The K20 family also makes with the undeniably next-level powerful performance on scientific applications - this being exactly why the Titan supercomputer uses the architecture for the massive bulk of its processes. The 2011 Gordon Bell Winner for computational simulation was 3.1 Petaflops (3.08 Petaflops on K Computer) with NVIDIA's new effort bringing on 10+ Petaflops here in 2012.
Both the Tesla K20 and the Tesla K20X work with a single GK110 Kepler GPU with your favorite features - Dynamic Parallelism and Hyper-Q! These units have more than one teraflop peak double precision performance and deliver 10 times the performance of a single CPU - this claim by NVIDIA being based on the following: "Ws-lsMs performance comparison between single E5-2687W @ 3.10GHz vs single Tesla K20X. Tesla K20X > 650 gigaflops."

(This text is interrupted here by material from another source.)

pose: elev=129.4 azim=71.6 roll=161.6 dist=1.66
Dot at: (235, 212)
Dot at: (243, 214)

There's also a Tesla K10 model out there, you should know, with memory size of 8GB per board and just SMX inside instead of the addition of Dynamic Parallelism and Hyper-Q, which the K20 and K20X have. The K10 (again, having been on the market now for some time,) has a peak double precision floating point performance of 0.19 teraflops and is made for servers only - it's peak single precision floating point performance, on the other hand, is 4.58 teraflops. The K20 rings in 1.17 teraflops and 3.52 teraflops for double and single precision floating point performance respectively. The K20X nabs 1.31 teraflops and 3.95 teraflops.

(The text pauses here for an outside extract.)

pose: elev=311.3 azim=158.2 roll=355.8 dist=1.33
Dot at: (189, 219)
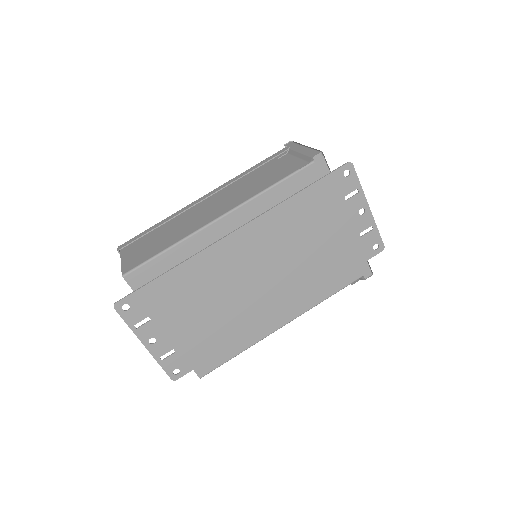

The K20 has 5GB memory size per board while the K20X has 6GB, and both devices have just the one GK110 GPU while the K10 has two GK104 units inside. The K20 units are made for massive beastly tasks like financial computing, computational chemistry and physics, and satellite imaging. The K10 on the other hand is made for seismic, image, signal processing, and video analytics.
The NVIDIA Tesla K20 family of GPU accelerators is ready for action this week - shipping today and available for order from your favorite computer store. NVIDIA is working with Appro, ASUS, Cray, Eurotech, Fujitsu, HP, IBM, Quanta Computer, SGI, Supermicro, T-Platforms, Tyan, and NVIDIA reseller partners as well - you'll have no shortage of choices on your hands. Grab a K20 as fast as you can!